In addition to being a pretty good story all on its own, the ongoing coup at Denver Film Society is throwing up some interesting material for journalism watchers as well. How, in particular, should the Denver Post have handled the fact that Editor Greg Moore’s wife was the Film Society board member credited with hiring suddenly ousted director Bo Smith?
It was last week, according to reports, that DFS staff decided they’d finally had enough of Smith. In a recession economy that has brutally cut into arts budgets here and everywhere, more than 20 employees announced their intention to resign to send the message that Bo had to go. In response to the dramatic staff action, the DFS board decided on Friday to fire Smith.
IndieWire reported on events at length from the beginning of the week.
The mass resignations are deep… ranging from programmers to logistics staff including projectionists and other recurring personnel who have worked for the [DFS Starz] festival for up to three decades.
The Denver Post then picked up the thread, culminating in a story published yesterday by film-writer Lisa Kennedy on the ousting of Smith.
But Kennedy’s story is peculiar, mostly for a four-paragraph interlude oddly exonerating former Film Society board member Nina Henderson-Moore from “reports” she had “forced Smith onto the Film Society” last fall when he was hired.
Reached for comment Saturday, board chair David Charmatz would not confirm Smith’s departure. But he did dismiss reports that former board chair Nina Henderson Moore, whose tenure ended in March, had forced Smith on the film society.
“As far as hiring or firing, it is the board’s decision. It was not one person,” said Charmatz, a senior vice president at Starz Entertainment.
“It’s a process. There was a team and they worked with outside organizations. But we voted as a board.
“We were looking for a leader who fit the criteria we had, someone who could take the organization forward, someone who could further the drive to make the film society a 365-day organization,” he said.
“She made an argument for finding an executive director who not only could be the face of the organization, but also had a business sense and a creative sense as well. And the board agreed.”

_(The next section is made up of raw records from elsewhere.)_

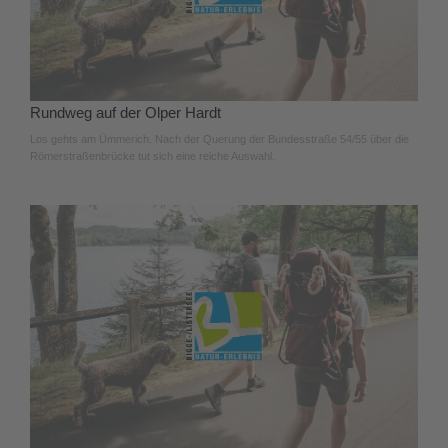
Rundweg auf der Olper Hardt
Los gehts am Ümmerich. Nach der Querung der Bundesstraße 54/55 über die
Römerstraßenbrücke tut sich eine reiche Auswahl.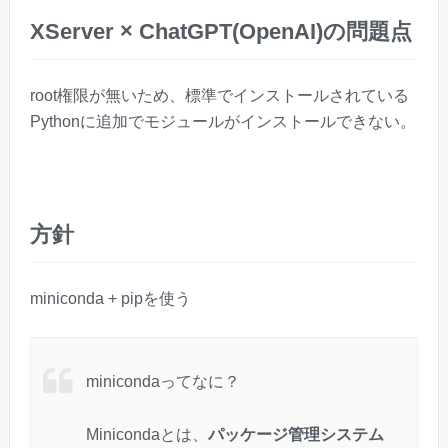
XServer × ChatGPT(OpenAI)の問題点
root権限が無いため、標準でインストールされている
Pythonに追加でモジュールがインストールできない。
方針
miniconda + pipを使う
minicondaってなに？
Minicondaとは、
パッケージ管理システム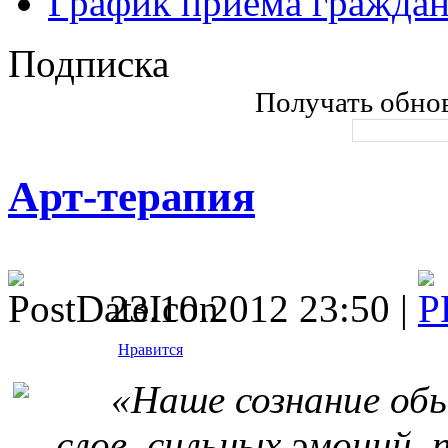
График приема гражда
Подписка
Получать обнов
Арт-терапия
23.10.2012 23:50 |
Нравится
«Наше сознание обы
слов, сильных эмоций,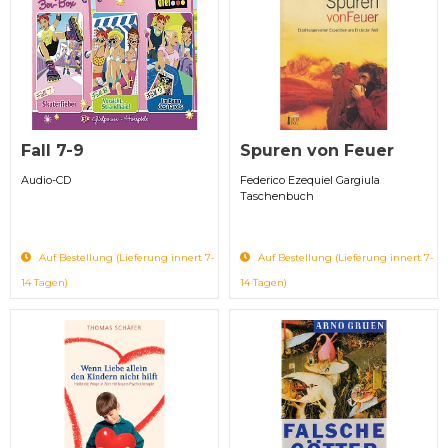
Fall 7-9
Spuren von Feuer
Audio-CD
Federico Ezequiel Gargiula
Taschenbuch
Auf Bestellung (Lieferung innert 7-
Auf Bestellung (Lieferung innert 7-
14 Tagen)
14 Tagen)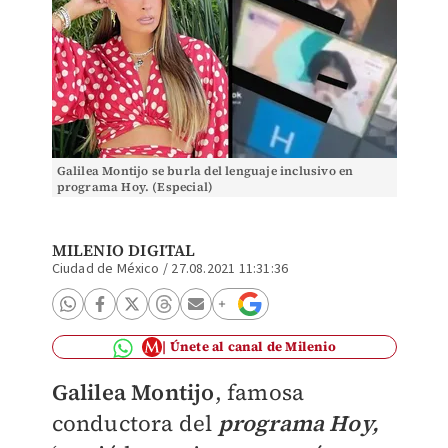
Galilea Montijo se burla del lenguaje inclusivo en
programa Hoy. (Especial)
MILENIO DIGITAL
Ciudad de México
/
27.08.2021 11:31:36
Únete al canal de Milenio
Galilea Montijo
, famosa
conductora del
programa Hoy,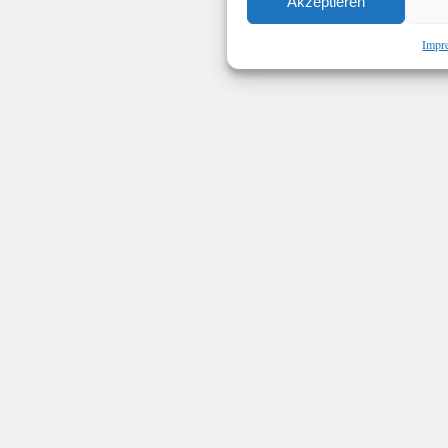
Akzeptieren
Impr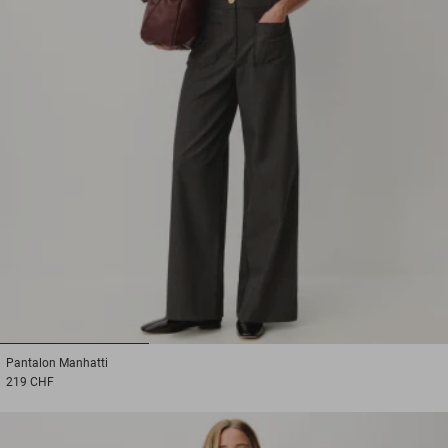
1
2
3
Pantalon
Manhatti
219 CHF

Kennedy nowhere relates the fact that Nina Henderson-Moore is the wife of Denver Post editor Greg Moore, Kennedy’s boss. In reporting the story, Kennedy is also unintentionally raising questions. She’s both shedding light and muddying the waters. The unnamed sources that thread through Kennedy’s reporting on the coup and the odd defense, seemingly out-of-the-blue in the story she wrote yesterday, where Board Chair Charmatz is given free rein to defend Henderson-Moore without response, suggests the kind of traditional insider-access reporting that has come under fire in recent years and that has often pitted newspapers against blogs.
Compare Kennedy’s traditional “objective” third-person reporting on the story to filmmaker AJ Schnack’s blogging it at All these Wonderful Things.
Before Schnack weighs in on any of the particulars, we get this:
…I must give full disclosure: I have a long relationship with the Denver Film Festival and personal friendships with Erickson, Henderson and Withey. As the indieWIRE article notes, Britta Erickson is a producer on my new film. Brit Withey has blogged for this space and has been a member of the Cinema Eye Honors nominations committee for the past two years. Last year, we named Denver as one of the top 25 festivals for documentary. I also know and have worked with Bo Smith, who programmed my first film at the Boston MFA.
That information is at least as pertinent as the fact that Kennedy’s boss is married to former board member Nina Henderson-Moore. A close reader can’t help but see the connection to Henderson-Moore shaping the Post coverage on some level. That’s not necessarily a bad thing. But it could be. Readers have the right to know about the connection to help understand why they’re getting the story they’re getting.
Given that the Denver Post is now the only statewide outlet for news on cultural matters and the Colorado paper of record for coverage of all sorts, the Post editors and writers have got to see that it’s in the paper’s interest to raise the standards of disclosure a little higher than they have been on display here.